The inclusion of two contemporary dancers in the mix helped these explorations but the Argentinian experts themselves were also open to experimentation. “I don’t want to take the tango technique apart,” Cherkaoui explains. “I want to find out where it reaches, how far it can go before it becomes something else. My whole identity has always been about borders.
“We grow up with this illusion that there are borders, that ballet, hip hop or tango are these forms that – sadly in my view – have been put into little boxes. But their box is much bigger than people think. I want to show that.”
This runs deeper than dance. Born in Belgium, the son of a Moroccan father and a Flemish mother, Cherkaoui has always refused to be constrained by simple definitions of identity. “I am a Belgian but also European and Arab and a world citizen. I am very connected to Japan, I know a lot about China,” he says. “Your identity isn’t confined by where you come from, it also depends on where you go to. It is the same in dance. I think a dance style is a living breathing thing that can voyage and travel. It is up to us as choreographers to keep exploring. That is my aim and my nature.”
But talking about questions of identity takes Cherkaoui back to the reasons he is fascinated by tango in the first place. It is a dance that relies on balance and trust, on a perfect understanding between two people; you cannot dance tango alone. It is also a dance that – in a milonga – allows two strangers to come together and share a sense of consolation and togetherness.
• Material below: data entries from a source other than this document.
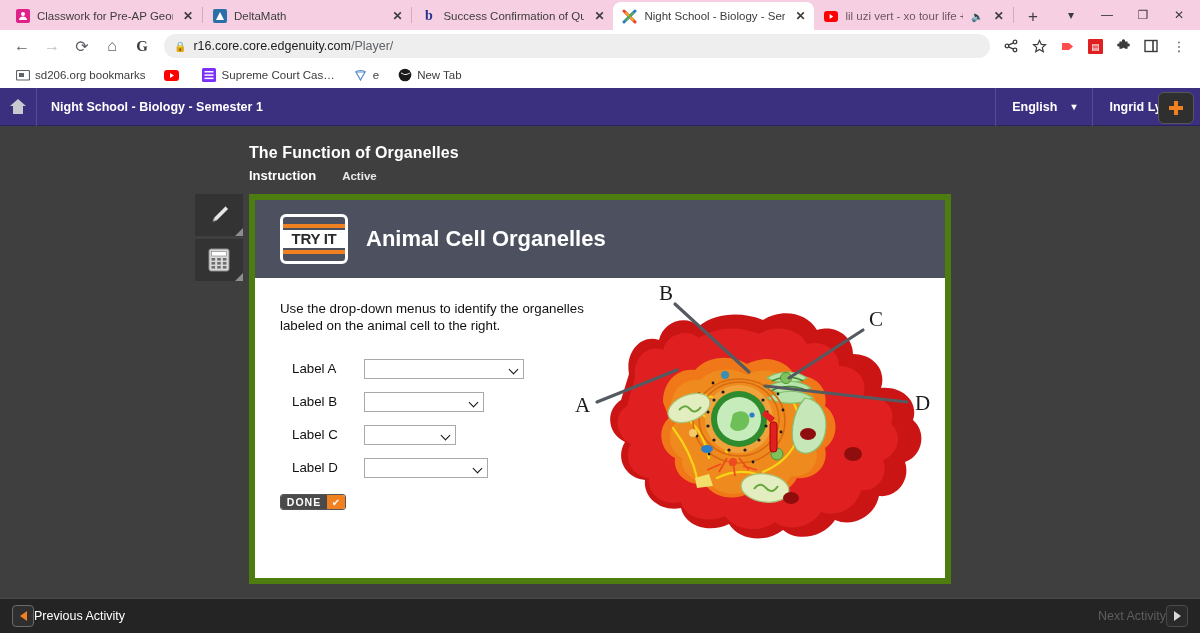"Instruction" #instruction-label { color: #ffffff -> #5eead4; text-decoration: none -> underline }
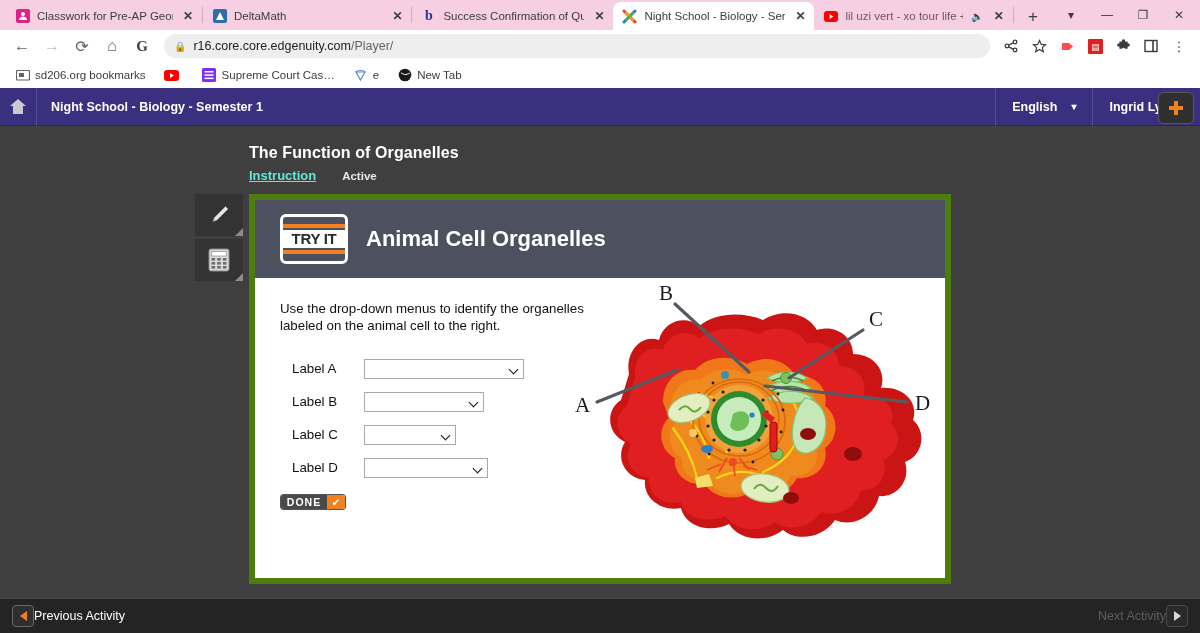"Label A" .field-row { align-items: center -> flex-end; margin-left: 12px -> none }
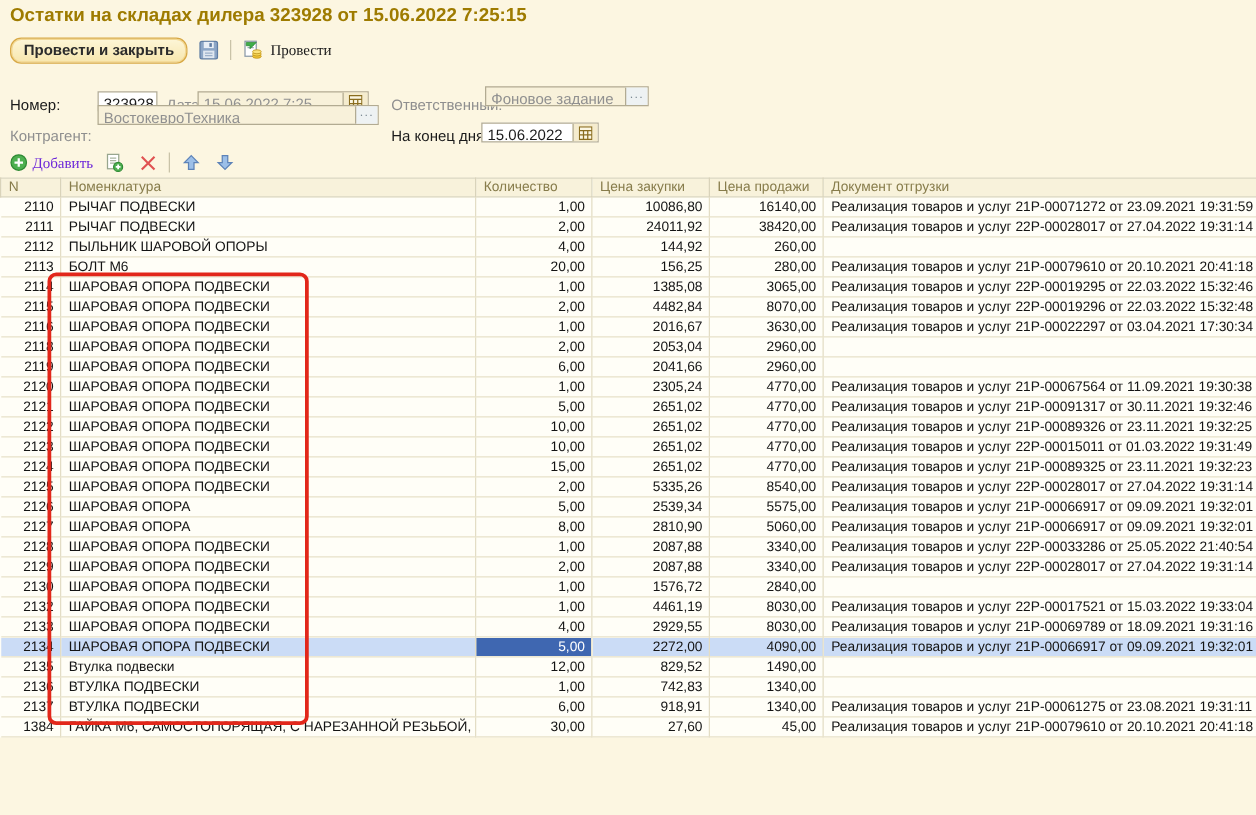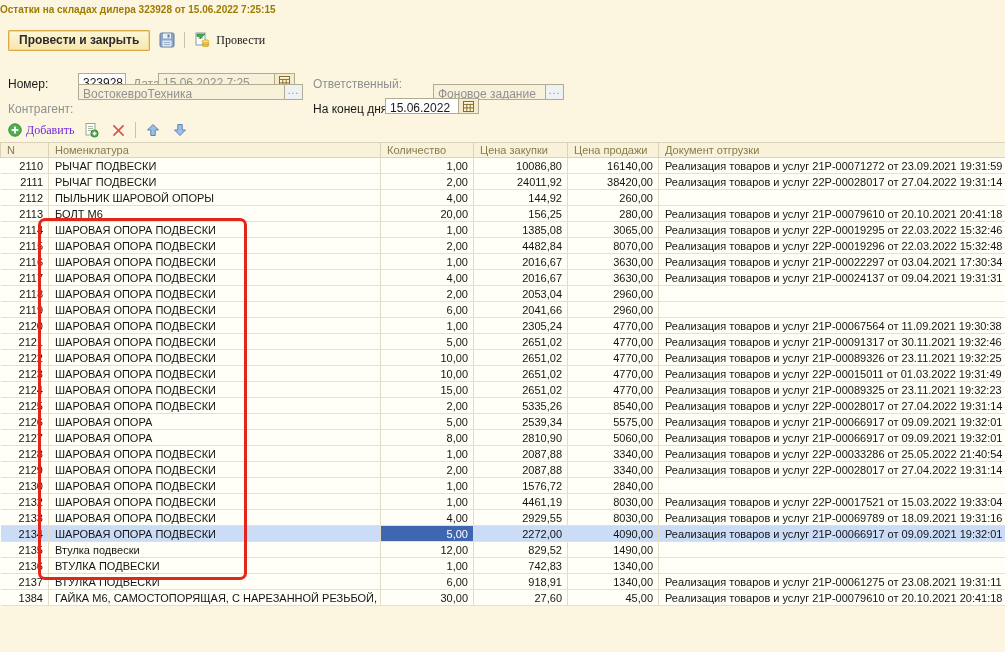"Остатки на складах дилера 323928" .page-title { font-size: 10px -> 15px; left: 0 -> 8px }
It is both erotic and comforting. All of this emotion is released in Cherkaoui’s choreography.
“It’s so rare,” he says. “Most of the time you feel you are alone, but in tango you are never alone. You are walking and breathing together. It’s a conversation without being one, a place where you share time and space instead of words. If I tell you something, I am sharing my past. But if I am dancing with you, I feel it here and now. I’m sharing my present. Tango is very powerful. It’s a miracle – and it’s also just a dance.”